Lasso the Moon.
George was an intriguing chap. Full of ambition, energy, optimism, hope, certainty, cheer….
In “It’s a Wonderful Life”, he has the kindness and compassion we all seek in both ourselves and others. But as you see, George finds himself in the topsy-turvy results of navigating those choices. And feeling stuck along this road he himself has navigated, falls into a depth of sadness he can’t escape. He loves. He endures loss. He laughs. He endures humility. He wins and seeks adventure. He retreats and gives to others so they may find their own fruitful wins. He is conflicted, fearful, humble but also internally limited by his own choices. His own choices. Sure, he had the opportunity to choose differently, but did he? Some would say yes. Some no. Each of us have our own path, but the challenges that befriend us are not always our choice.
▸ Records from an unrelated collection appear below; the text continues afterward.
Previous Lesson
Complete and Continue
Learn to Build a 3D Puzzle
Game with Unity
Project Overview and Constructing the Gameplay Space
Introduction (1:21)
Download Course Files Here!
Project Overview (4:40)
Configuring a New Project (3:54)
Our reaction however is the choice.
Sure, in 1946, promising to ‘Lasso the Moon’ for Mary, the partner of his dreams, was a wonderful, romantic commitment of forever. As we all look at our current losses and loves however, can we promise the same? To have someone want to lasso the moon is an amazing gift when it means real commitment and unconditional love through better or worse. Our parents offer that unconditionally. We offer that to our children. ……And without question, without conflict, without resentment.
In the end, George is shown the light. He sees the beauty of what he had all along. Good health and family who love him, regardless of an ever-changing path that wasn’t always what he wanted inside but knew he had to do. He trusted his instinct, his inner voice.
Regardless of your answer today, it will change. Such is life. Change and more change.
Cheers to a holiday movie tradition and a year ahead for all of us that not only promises change but also guarantees. And thankfully so.